Task prompt ▸ Reproduce exactly the lines of the material beneath, from the line that contains "[49,56,100,68] KataGo ->" to the line that contains "cd /goattack/engines/KataGo-custom/cpp/ // cmake312", both included, and no other lines.

Source data ▸

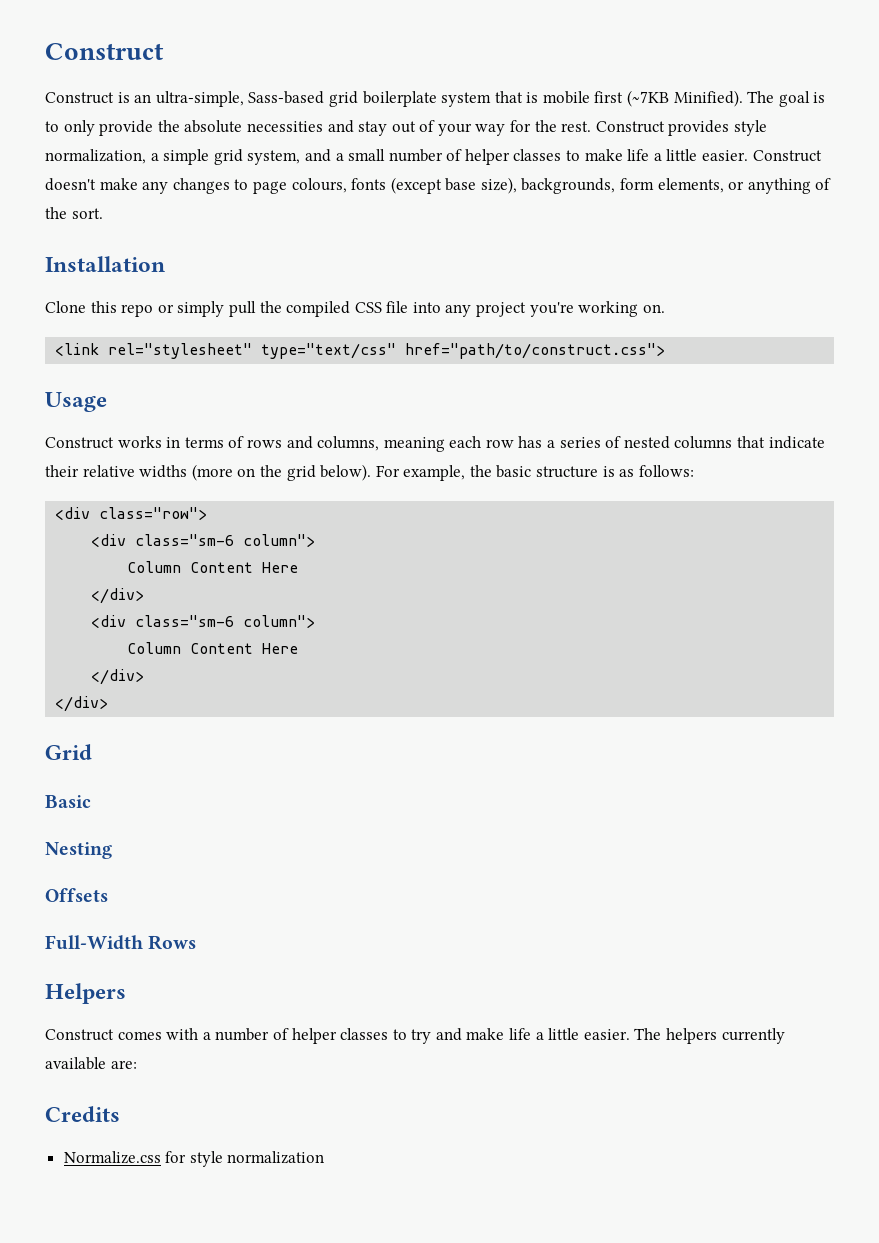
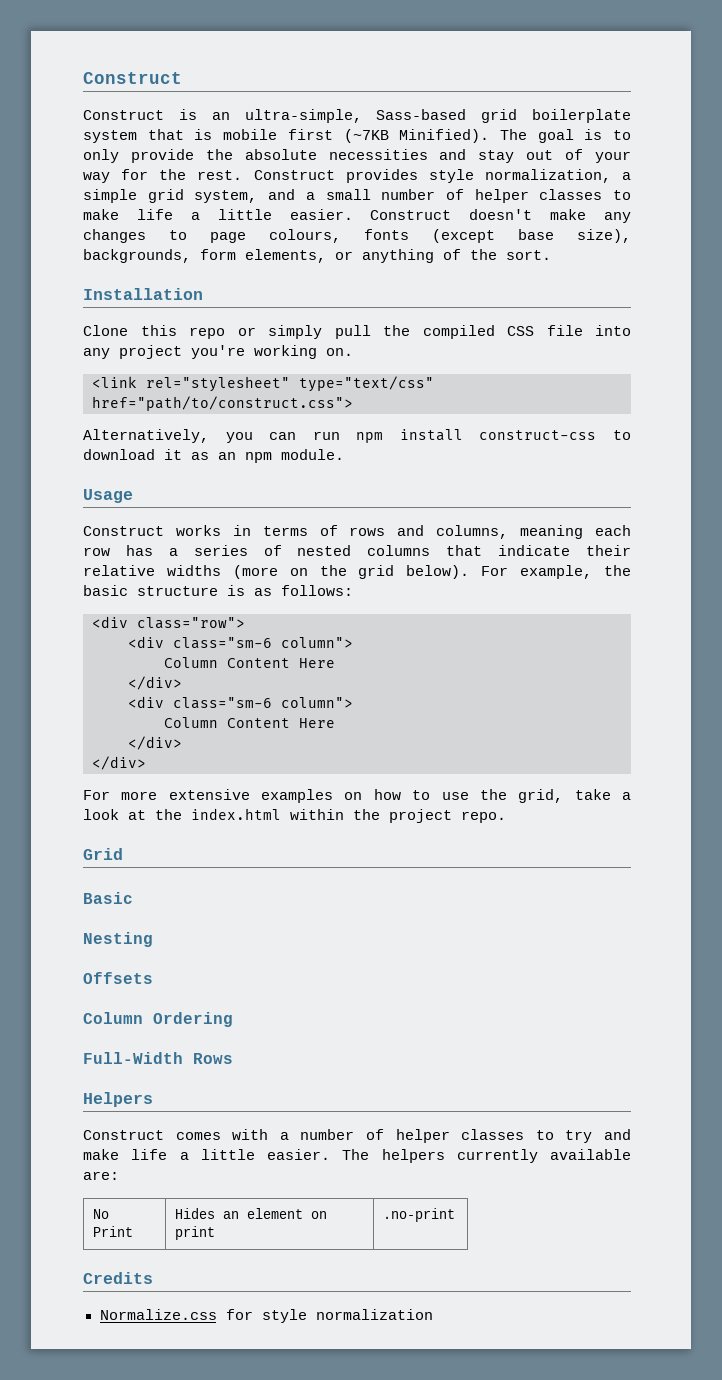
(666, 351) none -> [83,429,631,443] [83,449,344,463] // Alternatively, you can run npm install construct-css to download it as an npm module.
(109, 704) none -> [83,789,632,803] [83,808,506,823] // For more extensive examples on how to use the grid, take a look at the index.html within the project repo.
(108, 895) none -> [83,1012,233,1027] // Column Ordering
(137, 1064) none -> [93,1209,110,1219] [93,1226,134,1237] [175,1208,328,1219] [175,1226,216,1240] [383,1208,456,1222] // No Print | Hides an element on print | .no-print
--
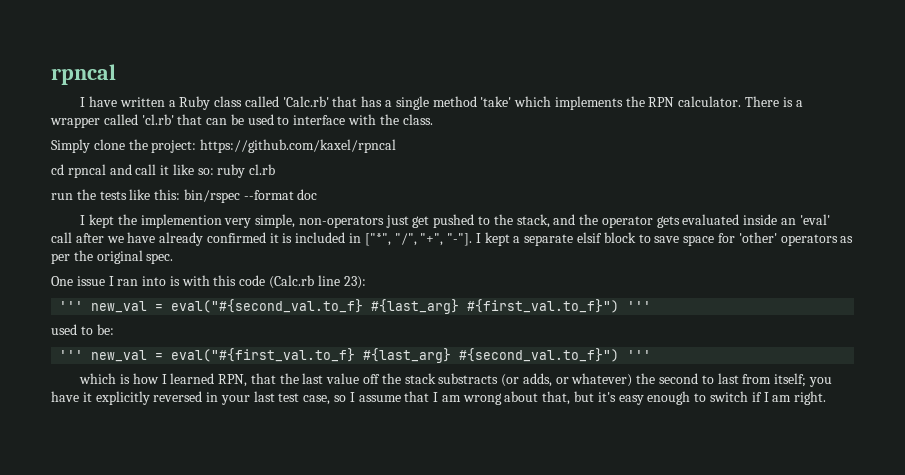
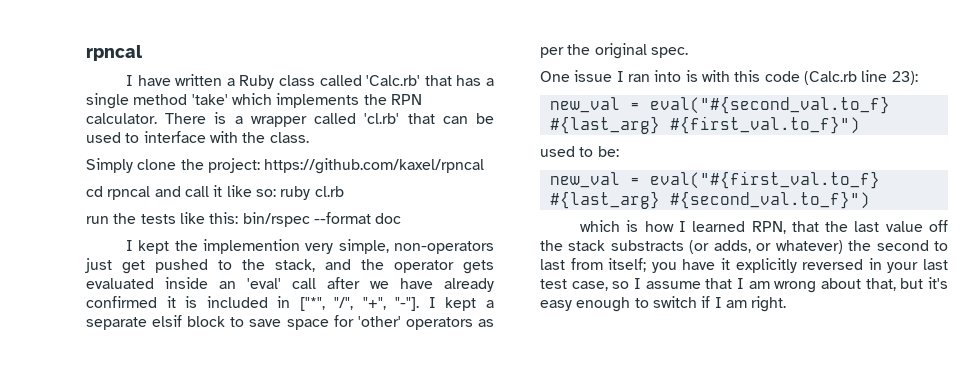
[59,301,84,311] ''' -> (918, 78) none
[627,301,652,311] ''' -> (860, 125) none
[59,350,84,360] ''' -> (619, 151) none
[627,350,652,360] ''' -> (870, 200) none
...
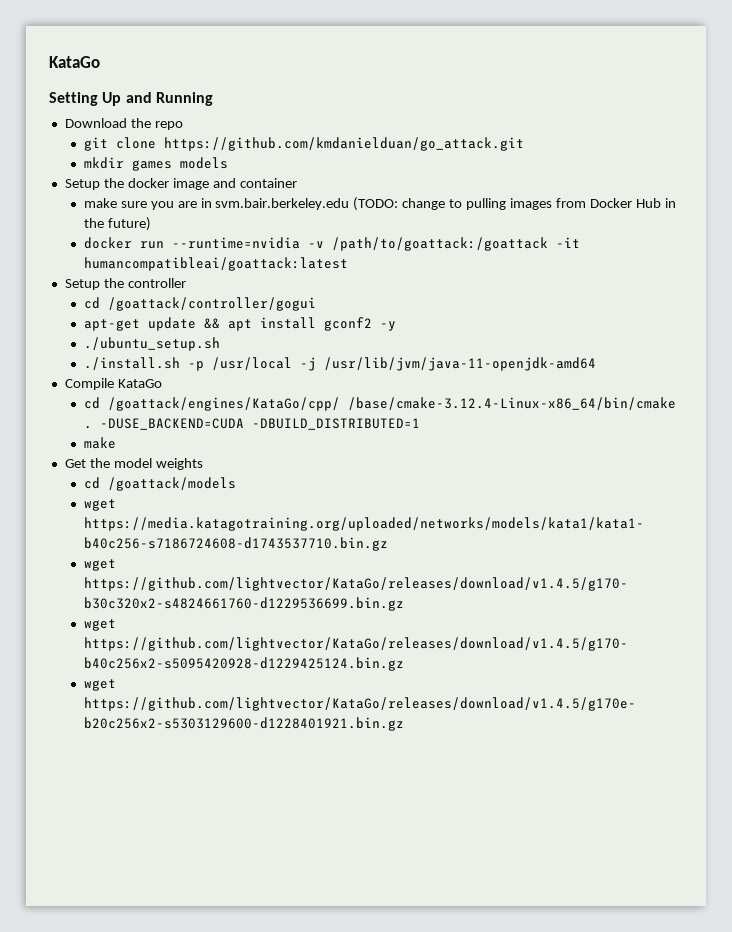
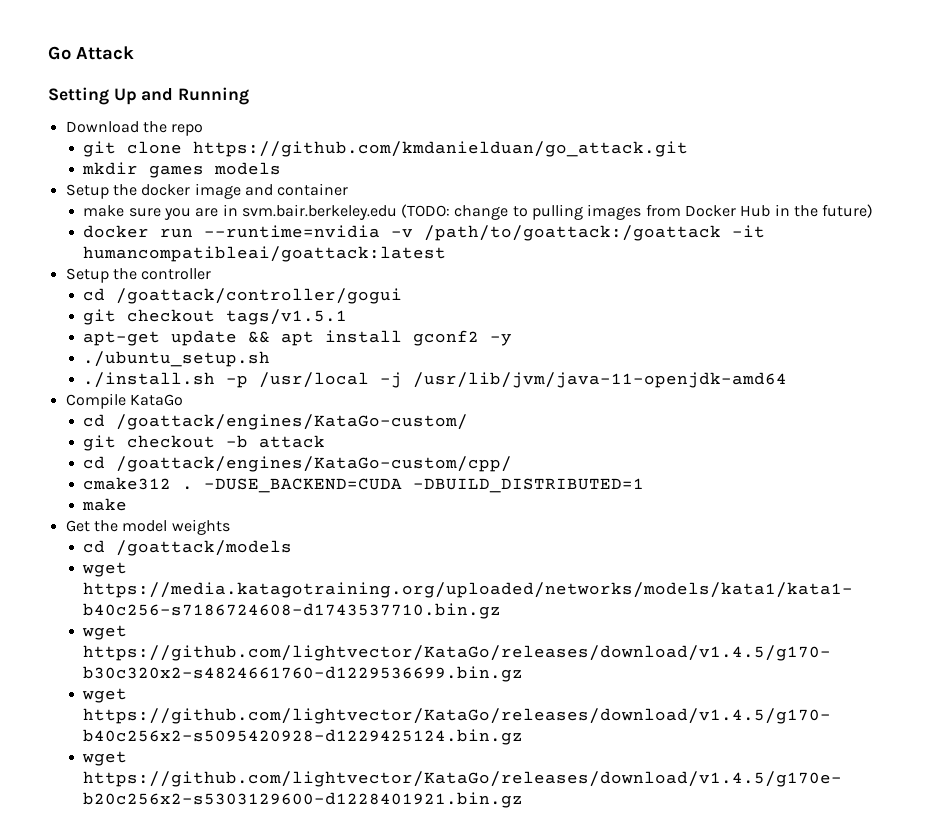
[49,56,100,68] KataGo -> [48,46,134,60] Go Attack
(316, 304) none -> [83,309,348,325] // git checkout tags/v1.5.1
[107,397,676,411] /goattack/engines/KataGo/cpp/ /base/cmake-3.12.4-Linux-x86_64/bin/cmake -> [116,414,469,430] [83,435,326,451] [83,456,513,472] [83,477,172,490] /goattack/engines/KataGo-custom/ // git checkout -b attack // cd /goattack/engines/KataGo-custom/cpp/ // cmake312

Finished exercise ▸
[49,56,100,68] KataGo -> [48,46,134,60] Go Attack
(316, 304) none -> [83,309,348,325] // git checkout tags/v1.5.1
[107,397,676,411] /goattack/engines/KataGo/cpp/ /base/cmake-3.12.4-Linux-x86_64/bin/cmake -> [116,414,469,430] [83,435,326,451] [83,456,513,472] [83,477,172,490] /goattack/engines/KataGo-custom/ // git checkout -b attack // cd /goattack/engines/KataGo-custom/cpp/ // cmake312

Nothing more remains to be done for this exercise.